For the records that follow, say how many lines have the word "Optimization" in them. Write the number and nothing more.
Top of Input
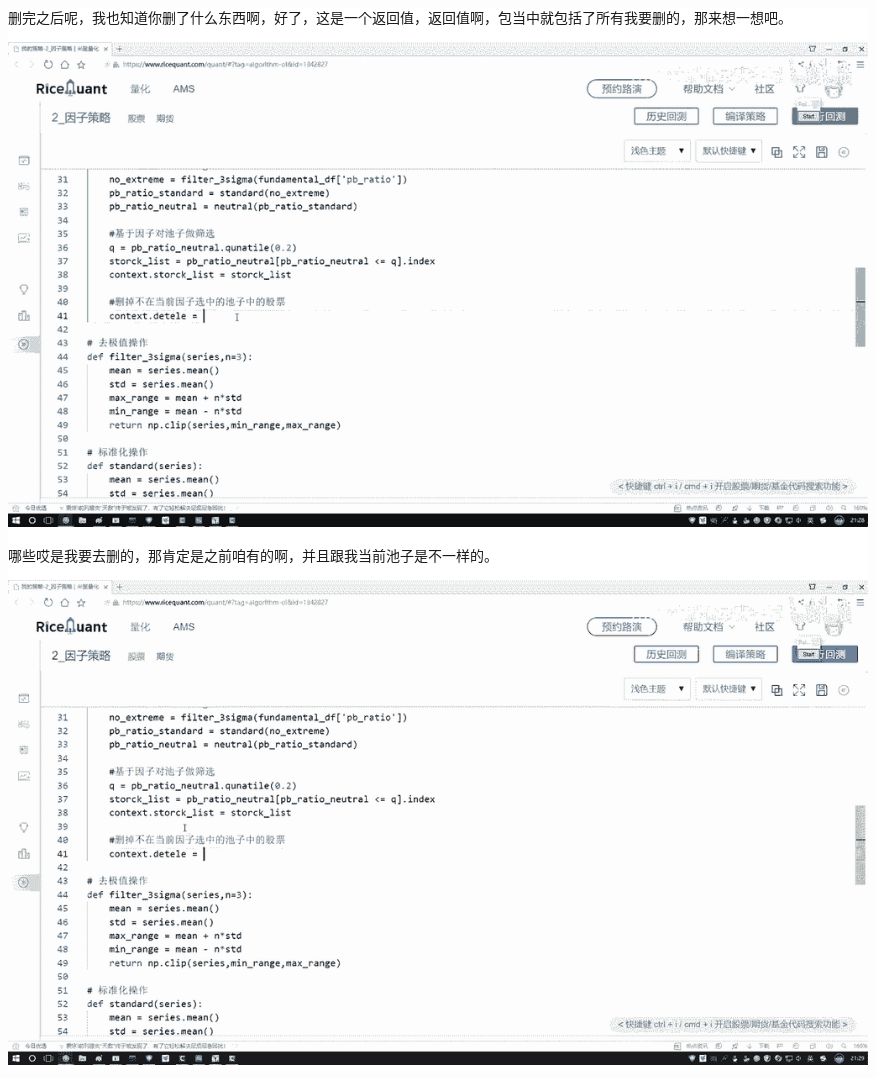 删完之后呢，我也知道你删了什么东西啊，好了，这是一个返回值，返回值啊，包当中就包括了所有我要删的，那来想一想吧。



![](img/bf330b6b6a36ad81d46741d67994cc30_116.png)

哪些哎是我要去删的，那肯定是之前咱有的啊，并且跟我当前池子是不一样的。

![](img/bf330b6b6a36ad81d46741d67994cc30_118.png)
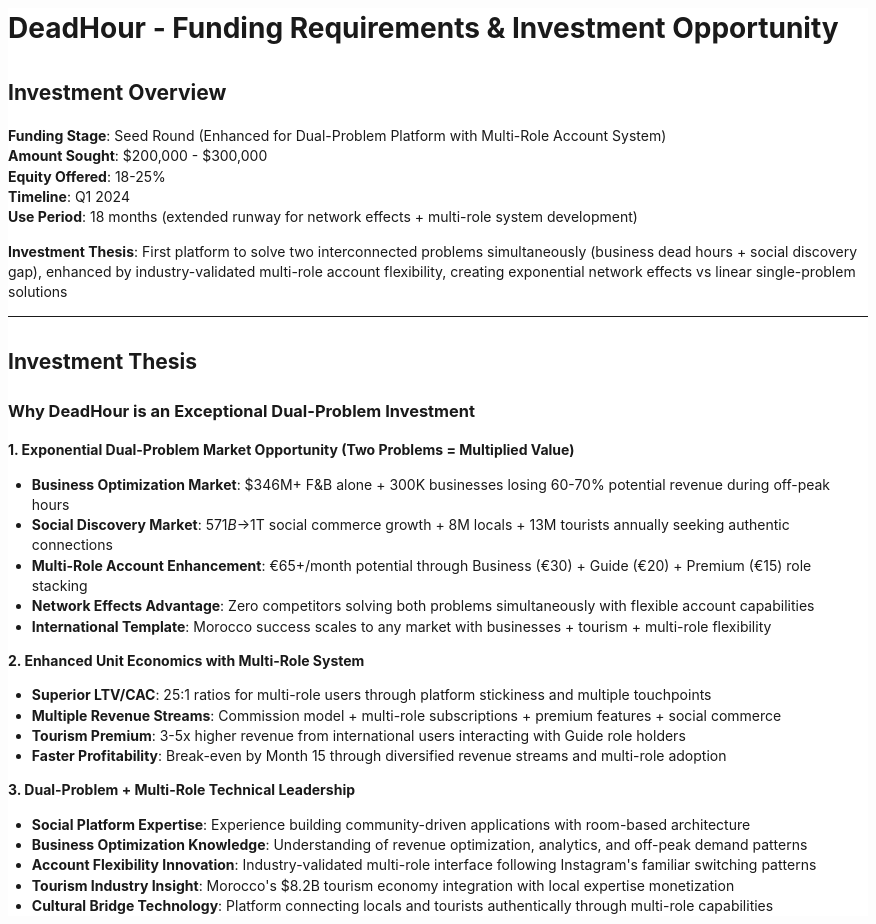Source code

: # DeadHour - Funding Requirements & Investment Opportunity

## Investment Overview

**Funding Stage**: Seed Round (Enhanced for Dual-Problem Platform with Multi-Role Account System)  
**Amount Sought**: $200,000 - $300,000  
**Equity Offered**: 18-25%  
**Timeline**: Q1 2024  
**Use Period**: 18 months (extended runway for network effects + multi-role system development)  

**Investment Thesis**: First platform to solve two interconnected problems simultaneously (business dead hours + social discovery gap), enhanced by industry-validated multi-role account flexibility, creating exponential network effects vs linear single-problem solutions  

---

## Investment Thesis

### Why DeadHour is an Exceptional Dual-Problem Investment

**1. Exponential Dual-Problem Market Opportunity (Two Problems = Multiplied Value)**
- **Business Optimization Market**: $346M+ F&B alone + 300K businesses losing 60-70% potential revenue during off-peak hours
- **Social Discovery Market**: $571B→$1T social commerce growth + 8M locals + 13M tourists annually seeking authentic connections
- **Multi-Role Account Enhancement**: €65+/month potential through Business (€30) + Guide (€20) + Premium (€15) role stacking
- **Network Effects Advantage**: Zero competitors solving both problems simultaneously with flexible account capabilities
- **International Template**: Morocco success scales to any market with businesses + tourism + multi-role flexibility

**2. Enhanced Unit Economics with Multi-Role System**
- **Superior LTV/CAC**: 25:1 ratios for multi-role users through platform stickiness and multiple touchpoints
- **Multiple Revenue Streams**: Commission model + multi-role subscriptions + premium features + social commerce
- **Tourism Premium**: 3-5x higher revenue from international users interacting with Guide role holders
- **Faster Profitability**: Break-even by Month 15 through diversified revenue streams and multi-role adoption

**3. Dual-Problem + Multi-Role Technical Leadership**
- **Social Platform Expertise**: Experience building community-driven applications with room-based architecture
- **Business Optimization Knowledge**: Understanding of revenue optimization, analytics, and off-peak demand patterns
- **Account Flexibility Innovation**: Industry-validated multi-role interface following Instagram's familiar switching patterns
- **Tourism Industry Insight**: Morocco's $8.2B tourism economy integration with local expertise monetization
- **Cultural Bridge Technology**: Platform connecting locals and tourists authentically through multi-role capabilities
Bottom of Input
== Response area ==
2